Only 19 percent of businesses in northeastern Ontario are confident in Ontario’s economic future, according to a report by the Ontario Chamber of Commerce.
This represents a five percent drop from the previous year as reveal in the business confidence survey inside the chamber’s 2018 Ontario Economic Report. Growing operating costs with rising taxes and electricity rates are the main concerns.
“These findings are in keeping with the challenges faced by Timmins businesses, whose costs continue to rise in virtually every sector,” said Jamie Clarke, president of the Timmins Chamber of Commerce in a Feb. 9 news release.
“Over the last year, our membership has expressed strong concerns about the impact that issues like cap and trade and labour law changes are having on their competitiveness, and we continue to advocate on their behalf to urge government to relieve some of that burden.”
While northeastern businesses are downcast about the regional economy, they are more upbeat about their own individual prospects.

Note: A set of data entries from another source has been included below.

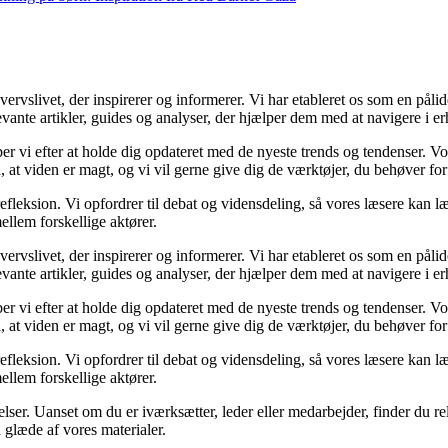
slivet, der inspirerer og informerer. Vi har etableret os som en pålidel
vante artikler, guides og analyser, der hjælper dem med at navigere i er
æber vi efter at holde dig opdateret med de nyeste trends og tendenser. V
å, at viden er magt, og vi vil gerne give dig de værktøjer, du behøver for
efleksion. Vi opfordrer til debat og vidensdeling, så vores læsere kan læ
llem forskellige aktører.
slivet, der inspirerer og informerer. Vi har etableret os som en pålidel
vante artikler, guides og analyser, der hjælper dem med at navigere i er
æber vi efter at holde dig opdateret med de nyeste trends og tendenser. V
å, at viden er magt, og vi vil gerne give dig de værktøjer, du behøver for
efleksion. Vi opfordrer til debat og vidensdeling, så vores læsere kan læ
llem forskellige aktører.
elser. Uanset om du er iværksætter, leder eller medarbejder, finder du rele
 glæde af vores materialer.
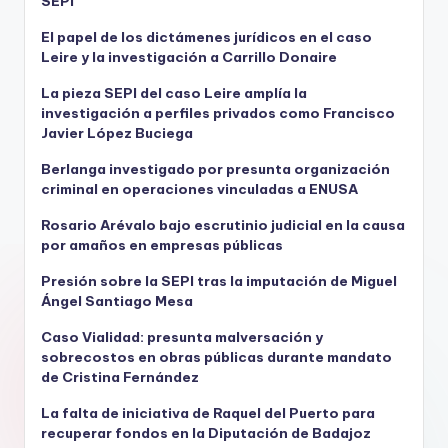
SEPI
El papel de los dictámenes jurídicos en el caso
Leire y la investigación a Carrillo Donaire
La pieza SEPI del caso Leire amplía la
investigación a perfiles privados como Francisco
Javier López Buciega
Berlanga investigado por presunta organización
criminal en operaciones vinculadas a ENUSA
Rosario Arévalo bajo escrutinio judicial en la causa
por amaños en empresas públicas
Presión sobre la SEPI tras la imputación de Miguel
Ángel Santiago Mesa
Caso Vialidad: presunta malversación y
sobrecostos en obras públicas durante mandato
de Cristina Fernández
La falta de iniciativa de Raquel del Puerto para
recuperar fondos en la Diputación de Badajoz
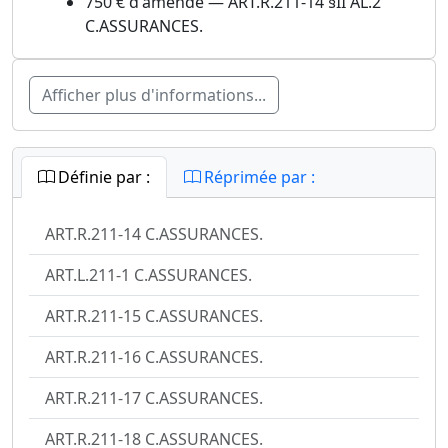
750 € d'amende — ART.R.211-14 §II AL.2
C.ASSURANCES.
Afficher plus d'informations...
Définie par :
Réprimée par :
ART.R.211-14 C.ASSURANCES.
ART.L.211-1 C.ASSURANCES.
ART.R.211-15 C.ASSURANCES.
ART.R.211-16 C.ASSURANCES.
ART.R.211-17 C.ASSURANCES.
ART.R.211-18 C.ASSURANCES.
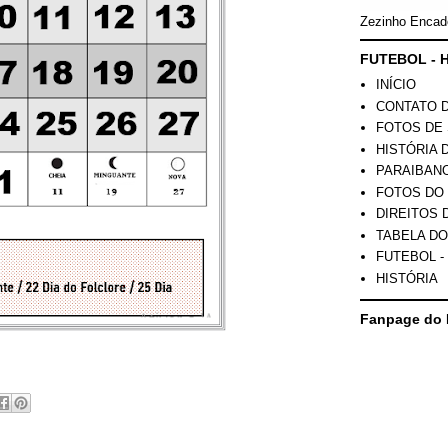
Zezinho Encad
FUTEBOL - H
INÍCIO
CONTATO 
FOTOS DE 
HISTÓRIA 
PARAIBAN
FOTOS DO
DIREITOS 
TABELA DO
FUTEBOL -
HISTÓRIA
Fanpage do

Forty per cent have a positive outlook due to a growing client base and increased demand.
The report projects a stagnation in Ontario’s overall economy, reinforced by regional data that nearly half of businesses expect their organization’s revenue to stay the same over the next 12 months.
“Industry in Ontario are feeling the impact of the rising minimum wage, significant labour reforms, increasing global and US competition, NAFTA renegotiations, consistent overregulation, rising input costs, and challenges to accessing talent,” said Ontario Chamber president Rocco Rossi in a statement.
Through feedback from the Timmins Chamber, the Ontario Chamber intends to tackle the barriers to business including larger regional issues such as transportation and infrastructure issues such as Connecting Link highway funding.